Navigating the Current
My man Bob over the last few days has been visiting family in Maryland. It was a perfect time for me to be productive. But instead of organizing my home and working on my on-line degree, I spent the bulk of my home-alone vacation watching reruns of the different Law and Order series. I wasn't very productive. However, I am finding flickers of fire for my future as I start to feel suffocated in the gritty-yet-formulaic construct of the TV series.
I feel I've been drifting toward my future. Having left my past lifestyle as a concert dancer and plunged this past year headlong into my corporate future, I have not had the direction and the certainty that has steered me in the past. I've definitely felt adrift. The malaise makes watching reruns comforting, and those lost hours blanket me like a warm bubble bath. But then I look around and my house is still in piles, my school deadlines bark like pitbulls and I've done nothing.
Here's part of my fear. All my life I've envisioned that after my artistic endeavors, I'd turn my "talent" toward a business career and, of course, making money. Stacks of it. Come to find out several things:
1. I'm pretty old now and I'm at the bottom of any corporate ladder ahead of me.
2. As I move through my on-line MBA, these Business 101 lessons frighten me. They're confusing and overwhelming. In a single week I encounter debt-to-equity ratios, net present value calculations and capital-financing strategies. Electronic simulations put me in the role of CFO, which, as I look into the future, I just don't know if I can handle.
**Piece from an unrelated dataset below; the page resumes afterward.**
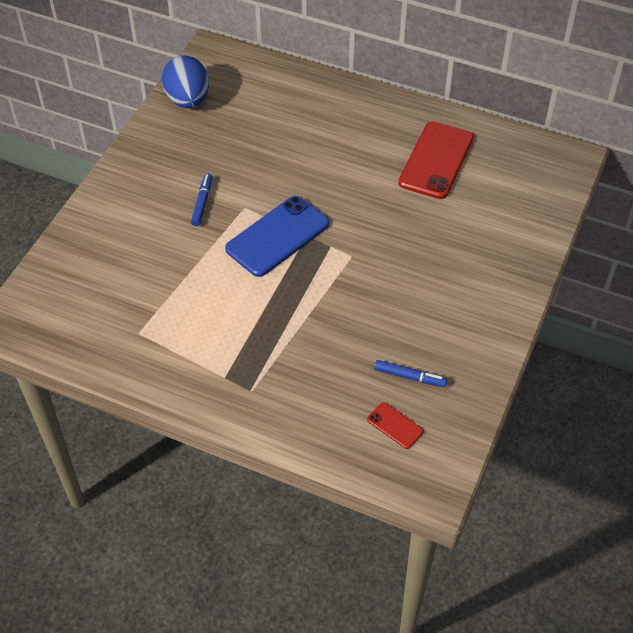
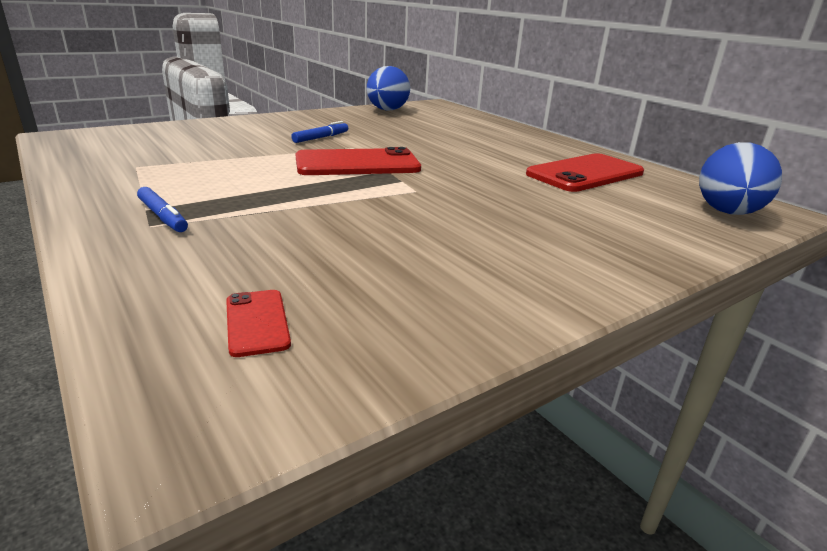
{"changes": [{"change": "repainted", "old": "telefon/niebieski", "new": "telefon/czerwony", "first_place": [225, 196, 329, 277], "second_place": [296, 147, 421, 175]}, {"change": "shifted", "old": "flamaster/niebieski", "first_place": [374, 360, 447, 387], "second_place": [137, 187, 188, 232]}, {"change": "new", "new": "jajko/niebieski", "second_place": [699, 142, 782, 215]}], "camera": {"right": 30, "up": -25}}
Then I think about the lessons I've learned as an artist. Mastery of detail takes time, repetition and patience. That's a huge lesson for me because I sometimes lack the patience to practice. Having said that, the other big ingredient is a fire for what I'm doing.
This week on the sofa has taught me a lot. I'm finding the fire to face my challenges by looking at the alternative. A flabby life of Law and Order reruns. I'm floating down a mental river, passively allowing the fake dramas on TV to stimulate me. Neither my body nor my mind are doing a thing.
By day three as a rerun zombie, I began feeling confined and bound by the cotton candy I had wrapped myself in. In my imaginary canoe, I suddenly saw myself standing, taking a long, wooden staff and stabbing it down into the water. The currents are strong, but as the staff hits muddy bottom, the boat shifts direction slightly. I worry, but my option otherwise is life in a fat suit.
One of my biggest fears is failure, and not meeting the expectations I had of myself as an intellectual, a leader and a provider. This fear is one of the things I escape from when watching Lenny Brisco interrogate a perp. But I found the strength to truly pick up that wooden staff. And as I get back to my e-books I uncover a relevant nugget of wisdom. It's a quote from the highly esteemed investor, Warren Buffett.
"It is better to be approximately right, than precisely wrong."
The fear of perfection can often stifle the active attempt to try. I see now that my options are to die in a wrapped cocoon or burst out and die trying to do something, anything. Reading this phrase today pacifies my fear of failure, at least temporarily, and gives me the strength to raise that staff out of the water and shove it back down into the riverbed.